Establish how many lines of the material below contain the string "output". Return that number by itself.
○ ○ ○ ○ ○
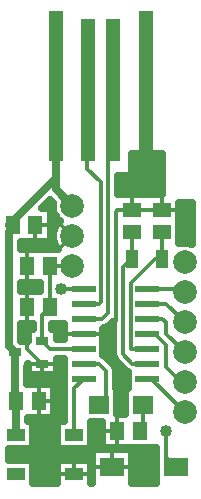
<source format=gbr>
G04 DipTrace 3.0.0.2*
G04 Top.gbr*
%MOIN*%
G04 #@! TF.FileFunction,Copper,L1,Top*
G04 #@! TF.Part,Single*
G04 #@! TA.AperFunction,Conductor*
%ADD13C,0.025984*%
G04 #@! TA.AperFunction,CopperBalancing*
%ADD14C,0.012992*%
%ADD15C,0.025*%
%ADD16R,0.051181X0.059055*%
%ADD17R,0.059055X0.051181*%
%ADD18R,0.068898X0.059055*%
G04 #@! TA.AperFunction,ComponentPad*
%ADD19C,0.07874*%
%ADD21R,0.07874X0.062992*%
%ADD23R,0.059055X0.03937*%
%ADD24R,0.07874X0.023622*%
%ADD26R,0.041339X0.025591*%
%ADD27R,0.05X0.475*%
%ADD28R,0.05X0.5*%
%ADD29R,0.03937X0.061024*%
G04 #@! TA.AperFunction,ViaPad*
%ADD30C,0.04*%
%FSLAX26Y26*%
G04*
G70*
G90*
G75*
G01*
G04 Top*
%LPD*%
X453150Y868602D2*
D13*
X431201Y890551D1*
Y1268701D1*
X443898Y1281398D1*
Y1293701D1*
X431201D1*
X587402Y1449902D1*
Y1755701D1*
X456201Y593701D2*
Y706004D1*
X456398Y706201D1*
X453150Y709449D1*
Y868602D1*
X643701Y1356201D2*
X587402Y1412500D1*
Y1755701D1*
X681102Y931201D2*
D14*
X743701D1*
X787450Y974950D1*
Y1337450D1*
X793701Y1343701D1*
X843701D1*
X543701Y831201D2*
X493701Y881201D1*
Y1018701D1*
X843701Y1343701D2*
X943701D1*
X893701Y831201D2*
X843701D1*
X812450Y862451D1*
Y1152312D1*
X841339Y1181201D1*
X843701Y1183563D1*
Y1268898D1*
X893701Y881201D2*
X837450D1*
Y1099950D1*
X918701Y1181201D1*
X943701D1*
Y1268898D1*
X681102Y1031201D2*
X731201D1*
X737450Y1037450D1*
Y1437451D1*
X693701Y1481201D1*
Y1742000D1*
X695402Y1743701D1*
X681102Y981201D2*
X743701D1*
X762450Y999950D1*
Y1726749D1*
X779402Y1743701D1*
X893701Y981201D2*
X943701D1*
X956201Y968701D1*
Y931201D1*
X1018701Y868701D1*
X956201Y606201D2*
Y518799D1*
X987500Y487500D1*
X681102Y831201D2*
X731201D1*
X756201Y806201D1*
Y718701D1*
X731201Y693701D1*
X878839D2*
Y616535D1*
X868504Y606201D1*
X649114Y593701D2*
Y749213D1*
X681102Y781201D1*
X893701D2*
X906201D1*
X1018701Y668701D1*
X893701Y931201D2*
X918701D1*
X956201Y893701D1*
Y818701D1*
X1006201Y768701D1*
X1018701D1*
X893701Y1031201D2*
X956201D1*
X1018701Y968701D1*
X893701Y1081201D2*
X1006201D1*
X1018701Y1068701D1*
X681102Y1081201D2*
X606201D1*
X568504Y1156201D2*
Y1018701D1*
X543701Y993898D1*
Y906004D1*
X568504Y881201D1*
X681102D1*
X643701Y1156201D2*
X568504D1*
D30*
X956201Y606201D3*
X606201Y1081201D3*
X556201Y531201D3*
X893701Y1468701D3*
X481201Y956201D3*
X768701Y931201D3*
X846184Y1506332D2*
D15*
X940988D1*
X846184Y1481463D2*
X940843D1*
X846184Y1456594D2*
X940696D1*
X797942Y1431726D2*
X940550D1*
X797942Y1406857D2*
X940354D1*
X552923Y1357119D2*
X575364D1*
X1002239D2*
X1040207D1*
X1002239Y1332251D2*
X1040207D1*
X573283Y1307382D2*
X596995D1*
X1002239D2*
X1040207D1*
X1002239Y1282513D2*
X1040207D1*
X1002239Y1257644D2*
X1040207D1*
X473186Y1232776D2*
X579660D1*
X473186Y1083563D2*
X533030D1*
X473186Y959219D2*
X508226D1*
X579192D2*
X612718D1*
X473186Y934350D2*
X494016D1*
X593352D2*
X612718D1*
X749455D2*
X776975D1*
X473186Y909482D2*
X494016D1*
X749455D2*
X776975D1*
X749455Y884613D2*
X776975D1*
X750236Y859744D2*
X777072D1*
X593352Y834875D2*
X612718D1*
X776652D2*
X790862D1*
X593352Y810007D2*
X612718D1*
X791448D2*
X815744D1*
X495110Y785138D2*
X612718D1*
X791692D2*
X825315D1*
X585783Y760269D2*
X612718D1*
X791692D2*
X825315D1*
X585783Y735400D2*
X613644D1*
X794622D2*
X815403D1*
X585783Y710531D2*
X613644D1*
X794622D2*
X815403D1*
X585783Y685663D2*
X613644D1*
X794622D2*
X815403D1*
X585783Y660794D2*
X613644D1*
X514739Y635925D2*
X590598D1*
X707610D2*
X739134D1*
X514739Y611056D2*
X590598D1*
X707610D2*
X739134D1*
X514739Y586188D2*
X590598D1*
X707610D2*
X739134D1*
X514739Y561319D2*
X590598D1*
X707610D2*
X739134D1*
X434685Y536450D2*
X706516D1*
X843255D2*
X919163D1*
X434685Y511581D2*
X706516D1*
X843255D2*
X919163D1*
X514739Y486713D2*
X590598D1*
X843255D2*
X919163D1*
X514739Y461844D2*
X590598D1*
X843255D2*
X919163D1*
X514739Y436975D2*
X590598D1*
X843255D2*
X919163D1*
X492623Y762220D2*
X583283D1*
Y650181D1*
X495639D1*
X495685Y639841D1*
X512220Y639878D1*
Y547524D1*
X432192D1*
X432185Y509953D1*
X512220Y509957D1*
Y432173D1*
X593073Y432185D1*
X593094Y509957D1*
X705134D1*
Y432173D1*
X708992Y432185D1*
X709039Y545488D1*
X840764D1*
Y432177D1*
X921686Y432185D1*
X921638Y545488D1*
X923249D1*
X920587Y550181D1*
X741618D1*
Y637690D1*
X705178Y637681D1*
X705134Y547524D1*
X593094D1*
Y639878D1*
X616093D1*
X616126Y742870D1*
X615240Y742898D1*
Y848219D1*
X590862Y847988D1*
Y791913D1*
X496539D1*
Y829306D1*
X492634Y818602D1*
Y762206D1*
X508480Y762172D1*
X795425Y1395783D2*
X942828D1*
X943626Y1531217D1*
X843701Y1531201D1*
X843547Y1466745D1*
X842339Y1463026D1*
X840039Y1459862D1*
X836875Y1457563D1*
X833156Y1456354D1*
X818701Y1456201D1*
X795409D1*
X795438Y1395744D1*
X999720Y1367727D2*
Y1231772D1*
X1008398Y1233752D1*
X1018701Y1234563D1*
X1029004Y1233752D1*
X1039054Y1231340D1*
X1042711Y1229990D1*
X1042717Y1367717D1*
X999699D1*
X543034Y1349720D2*
X570783D1*
Y1237681D1*
X470639D1*
X470685Y1212206D1*
X594693Y1212220D1*
X589283Y1219098D1*
X584298Y1227756D1*
X580678Y1237068D1*
X578510Y1246820D1*
X577841Y1256789D1*
X578688Y1266743D1*
X581030Y1276455D1*
X584815Y1285701D1*
X589954Y1294268D1*
X596329Y1301959D1*
X600835Y1306189D1*
X593619Y1313427D1*
X587545Y1321787D1*
X582852Y1330996D1*
X579659Y1340825D1*
X578042Y1351033D1*
Y1361369D1*
X578538Y1365562D1*
X568722Y1375341D1*
X543056Y1349718D1*
X470671Y1074720D2*
X535534D1*
X535516Y1100196D1*
X470676Y1100181D1*
X470685Y1074706D1*
X510735Y962681D2*
X470676D1*
X470685Y907909D1*
X496554Y907890D1*
X496539Y945291D1*
X510748D1*
X510713Y962693D1*
X615265Y962681D2*
X576690D1*
X576689Y945314D1*
X590862Y945291D1*
Y914188D1*
X615232Y914189D1*
X615240Y962673D1*
X789173Y749720D2*
X792142D1*
Y662172D1*
X817898Y662220D1*
Y749720D1*
X827810D1*
X827839Y802322D1*
X822277Y806117D1*
X789123Y839125D1*
X784323Y845215D1*
X781076Y852257D1*
X779563Y859864D1*
X779462Y970312D1*
X765125Y956117D1*
X758677Y951808D1*
X751402Y949123D1*
X748470Y948572D1*
X746965Y947004D1*
Y860177D1*
X752625Y856285D1*
X781285Y827625D1*
X785593Y821177D1*
X788277Y813902D1*
X789189Y806201D1*
X789176Y805867D1*
X789189Y749706D1*
X531201Y762172D2*
D14*
Y650230D1*
Y706201D2*
X583235D1*
X843701Y1395735D2*
Y1343701D1*
X943701Y1395735D2*
Y1343701D1*
X999672D1*
X518701Y1293701D2*
Y1237730D1*
Y1293701D2*
X570735D1*
X493701Y1074672D2*
Y962730D1*
Y1212172D2*
Y1100230D1*
X793701Y662172D2*
Y550230D1*
X741667Y606201D2*
X793701D1*
X774902Y545440D2*
Y487500D1*
X709088D2*
X840715D1*
X649114Y509908D2*
Y463780D1*
X593143D2*
X705085D1*
X615289Y931201D2*
X746916D1*
X543701Y831201D2*
Y791962D1*
X496588Y831201D2*
X590814D1*
X597164Y1302738D2*
X643701Y1256201D1*
X597164Y1209664D1*
D16*
X531201Y706201D3*
X456398D3*
D17*
X843701Y1343701D3*
Y1268898D3*
X943701Y1343701D3*
Y1268898D3*
D16*
X518701Y1293701D3*
X443898D3*
X493701Y1018701D3*
X568504D3*
X493701Y1156201D3*
X568504D3*
D18*
X731201Y693701D3*
X878839D3*
D19*
X1018701Y668701D3*
Y768701D3*
Y868701D3*
Y968701D3*
Y1068701D3*
Y1168701D3*
X643701Y1156201D3*
Y1256201D3*
Y1356201D3*
D16*
X793701Y606201D3*
X868504D3*
D21*
X987500Y487500D3*
X774902D3*
D23*
X456201Y593701D3*
Y463780D3*
X649114D3*
Y593701D3*
D24*
X893701Y781201D3*
Y831201D3*
Y881201D3*
Y931201D3*
Y981201D3*
Y1031201D3*
Y1081201D3*
X681102D3*
Y1031201D3*
Y981201D3*
Y931201D3*
Y881201D3*
Y831201D3*
Y781201D3*
D26*
X543701Y831201D3*
Y906004D3*
X453150Y868602D3*
D27*
X779402Y1743701D3*
D28*
X587402Y1755701D3*
X887402D3*
D27*
X695402Y1743701D3*
D29*
X943701Y1181201D3*
X841339D3*
M02*

</source>
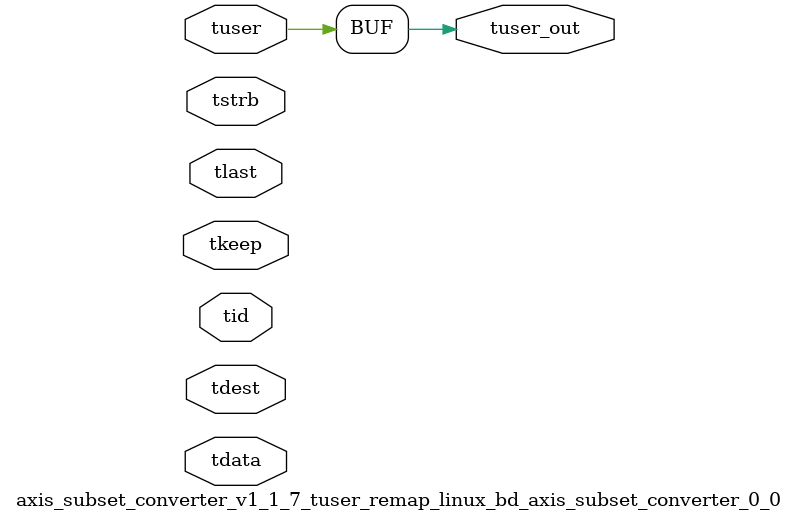
<source format=v>


`timescale 1ps/1ps

module axis_subset_converter_v1_1_7_tuser_remap_linux_bd_axis_subset_converter_0_0 #
(
parameter C_S_AXIS_TUSER_WIDTH = 1,
parameter C_S_AXIS_TDATA_WIDTH = 32,
parameter C_S_AXIS_TID_WIDTH   = 0,
parameter C_S_AXIS_TDEST_WIDTH = 0,
parameter C_M_AXIS_TUSER_WIDTH = 1
)
(
input  [(C_S_AXIS_TUSER_WIDTH == 0 ? 1 : C_S_AXIS_TUSER_WIDTH)-1:0     ] tuser,
input  [(C_S_AXIS_TDATA_WIDTH == 0 ? 1 : C_S_AXIS_TDATA_WIDTH)-1:0     ] tdata,
input  [(C_S_AXIS_TID_WIDTH   == 0 ? 1 : C_S_AXIS_TID_WIDTH)-1:0       ] tid,
input  [(C_S_AXIS_TDEST_WIDTH == 0 ? 1 : C_S_AXIS_TDEST_WIDTH)-1:0     ] tdest,
input  [(C_S_AXIS_TDATA_WIDTH/8)-1:0 ] tkeep,
input  [(C_S_AXIS_TDATA_WIDTH/8)-1:0 ] tstrb,
input                                                                    tlast,
output [C_M_AXIS_TUSER_WIDTH-1:0] tuser_out
);

assign tuser_out = {tuser[0:0]};

endmodule


</source>
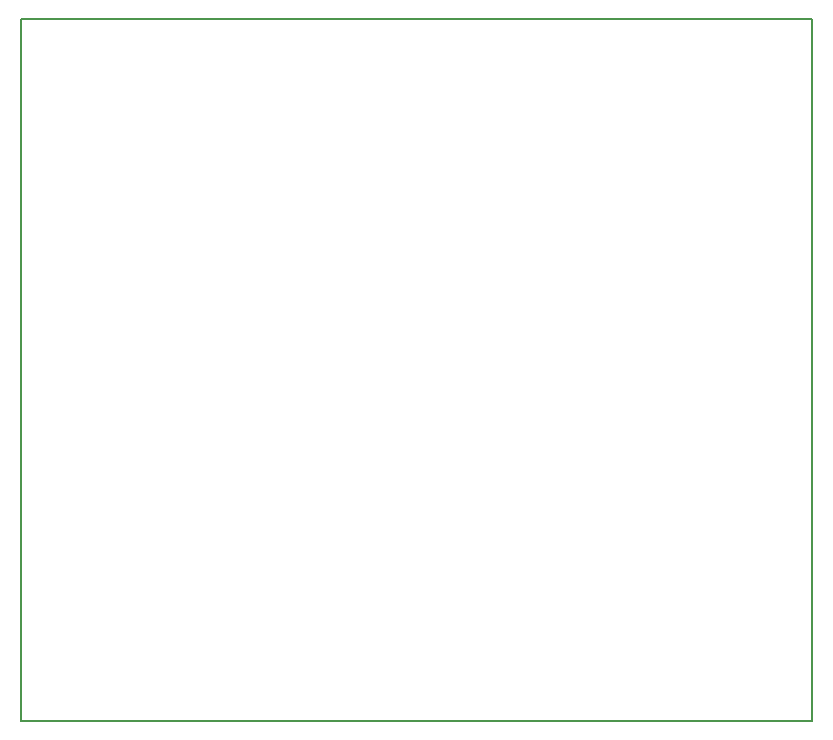
<source format=gbr>
G04 #@! TF.GenerationSoftware,KiCad,Pcbnew,(5.0.1-dev-70-gb7b125d83)*
G04 #@! TF.CreationDate,2019-03-15T19:26:30+01:00*
G04 #@! TF.ProjectId,ATX-breakout,4154582D627265616B6F75742E6B6963,rev?*
G04 #@! TF.SameCoordinates,Original*
G04 #@! TF.FileFunction,Profile,NP*
%FSLAX46Y46*%
G04 Gerber Fmt 4.6, Leading zero omitted, Abs format (unit mm)*
G04 Created by KiCad (PCBNEW (5.0.1-dev-70-gb7b125d83)) date 03/15/19 19:26:30*
%MOMM*%
%LPD*%
G01*
G04 APERTURE LIST*
%ADD10C,0.150000*%
G04 APERTURE END LIST*
D10*
X55000000Y-40500000D02*
X55000000Y-100000000D01*
X122000000Y-40500000D02*
X55000000Y-40500000D01*
X122000000Y-100000000D02*
X122000000Y-40500000D01*
X55000000Y-100000000D02*
X122000000Y-100000000D01*
M02*

</source>
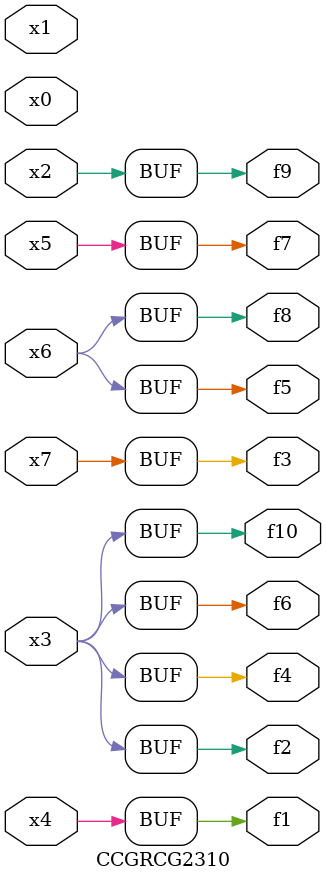
<source format=v>
module CCGRCG2310(
	input x0, x1, x2, x3, x4, x5, x6, x7,
	output f1, f2, f3, f4, f5, f6, f7, f8, f9, f10
);
	assign f1 = x4;
	assign f2 = x3;
	assign f3 = x7;
	assign f4 = x3;
	assign f5 = x6;
	assign f6 = x3;
	assign f7 = x5;
	assign f8 = x6;
	assign f9 = x2;
	assign f10 = x3;
endmodule

</source>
○ ○ ○ ○ ○
Answer box:
2